Brief:
Extract every line from the items below that contains the word "hors", copying each such line in full.

[Records provided — start]

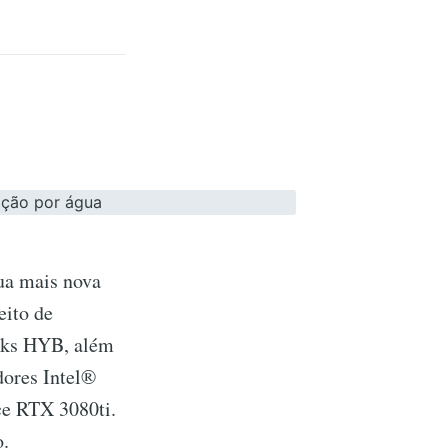
ua mais nova
eito de
oks HYB, além
ores Intel®
ce RTX 3080ti.
o.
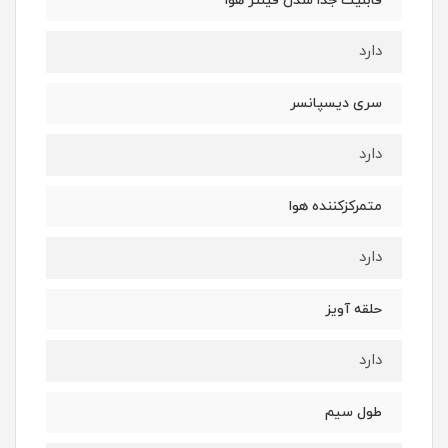
قابلیت جدا شدن فیلتر هوا
دارد
سری دیسپانسر
دارد
متمرکزکننده هوا
دارد
حلقه آویز
دارد
طول سیم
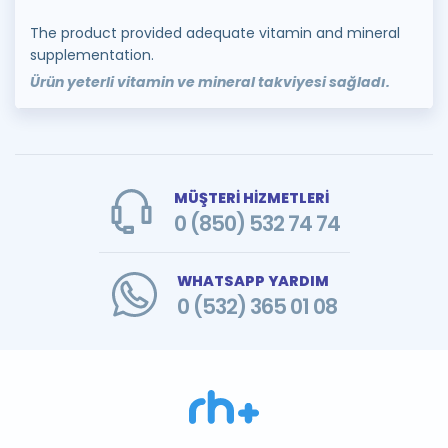
The product provided adequate vitamin and mineral
supplementation.
Ürün yeterli vitamin ve mineral takviyesi sağladı.
MÜŞTERİ HİZMETLERİ
0 (850) 532 74 74
WHATSAPP YARDIM
0 (532) 365 01 08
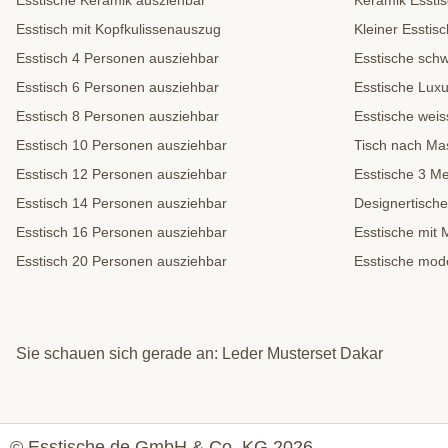
Esstische Keramik ausziehbar
Keramik Essti
Esstisch mit Kopfkulissenauszug
Kleiner Esstisc
Esstisch 4 Personen ausziehbar
Esstische sch
Esstisch 6 Personen ausziehbar
Esstische Lux
Esstisch 8 Personen ausziehbar
Esstische weis
Esstisch 10 Personen ausziehbar
Tisch nach Ma
Esstisch 12 Personen ausziehbar
Esstische 3 Me
Esstisch 14 Personen ausziehbar
Designertische
Esstisch 16 Personen ausziehbar
Esstische mit 
Esstisch 20 Personen ausziehbar
Esstische mod
Sie schauen sich gerade an: Leder Musterset Dakar
© Esstische.de GmbH & Co. KG 2026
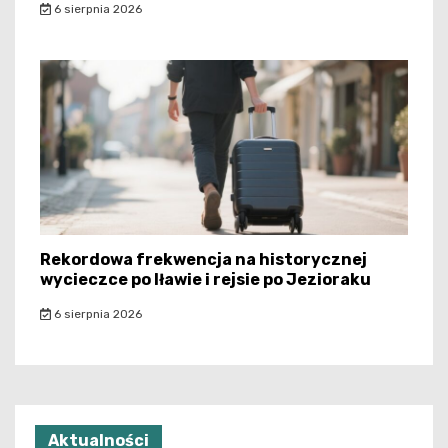
6 sierpnia 2026
Rekordowa frekwencja na historycznej
wycieczce po Iławie i rejsie po Jezioraku
6 sierpnia 2026
Aktualności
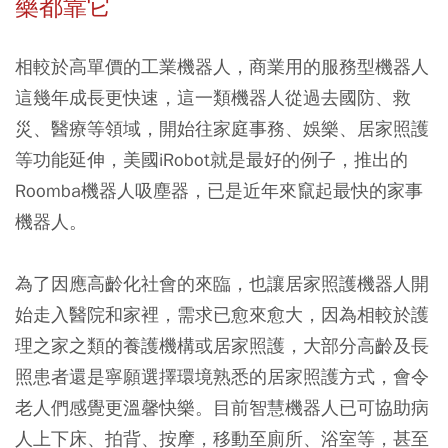
藥都靠它
相較於高單價的工業機器人，商業用的服務型機器人
這幾年成長更快速，這一類機器人從過去國防、救
災、醫療等領域，開始往家庭事務、娛樂、居家照護
等功能延伸，美國iRobot就是最好的例子，推出的
Roomba機器人吸塵器，已是近年來竄起最快的家事
機器人。
為了因應高齡化社會的來臨，也讓居家照護機器人開
始走入醫院和家裡，需求已愈來愈大，因為相較於護
理之家之類的養護機構或居家照護，大部分高齡及長
照患者還是寧願選擇環境熟悉的居家照護方式，會令
老人們感覺更溫馨快樂。目前智慧機器人已可協助病
人上下床、拍背、按摩，移動至廁所、浴室等，甚至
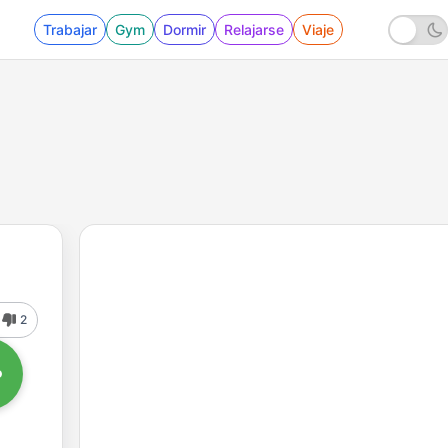
Trabajar
Gym
Dormir
Relajarse
Viaje
2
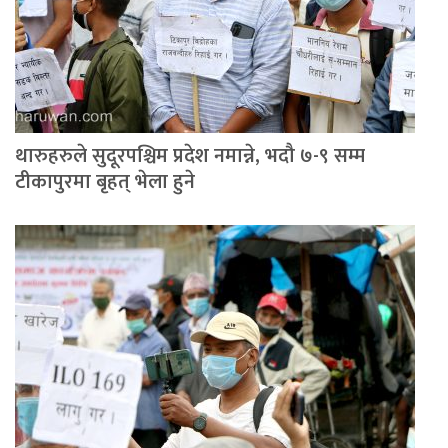
थारुहरुले सुदूरपश्चिम प्रदेश नमान्ने, भदौ ७-९ सम्म
टीकापुरमा बृहत् भेला हुने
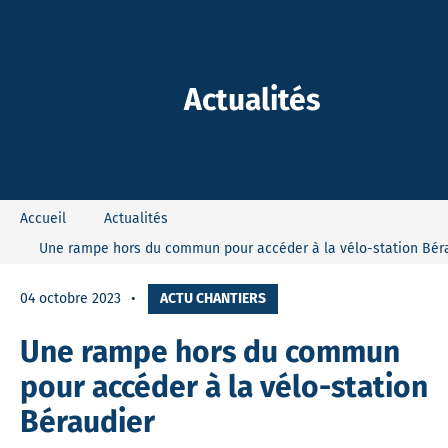
-Dieu
Actualités
Accueil
Actualités
Une rampe hors du commun pour accéder à la vélo-station Bér
04 octobre 2023
ACTU CHANTIERS
Une rampe hors du commun
pour accéder à la vélo-station
Béraudier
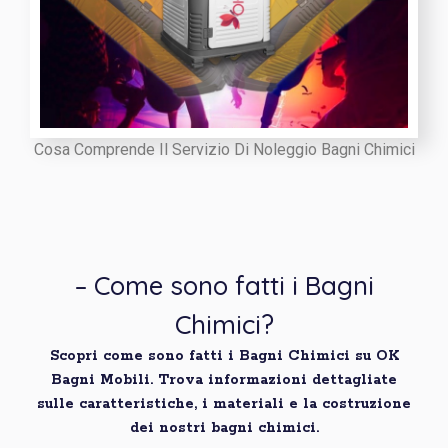
Cosa Comprende Il Servizio Di Noleggio Bagni Chimici
– Come sono fatti i Bagni
Chimici?
Scopri come sono fatti i Bagni Chimici su OK
Bagni Mobili. Trova informazioni dettagliate
sulle caratteristiche, i materiali e la costruzione
dei nostri bagni chimici.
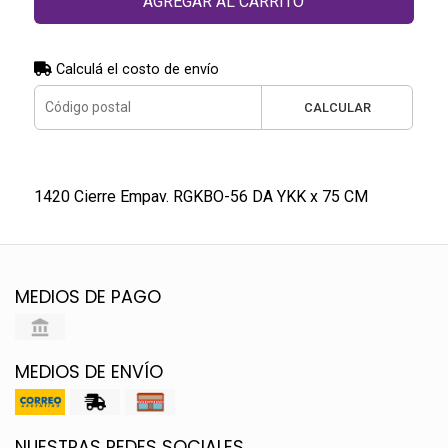
AGREGAR AL CARRITO
Calculá el costo de envío
CALCULAR
1420 Cierre Empav. RGKBO-56 DA YKK x 75 CM
MEDIOS DE PAGO
MEDIOS DE ENVÍO
NUESTRAS REDES SOCIALES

[Records provided — finish]

Written reply:
Une rampe hors du commun pour accéder à la vélo-station Bér
Une rampe hors du commun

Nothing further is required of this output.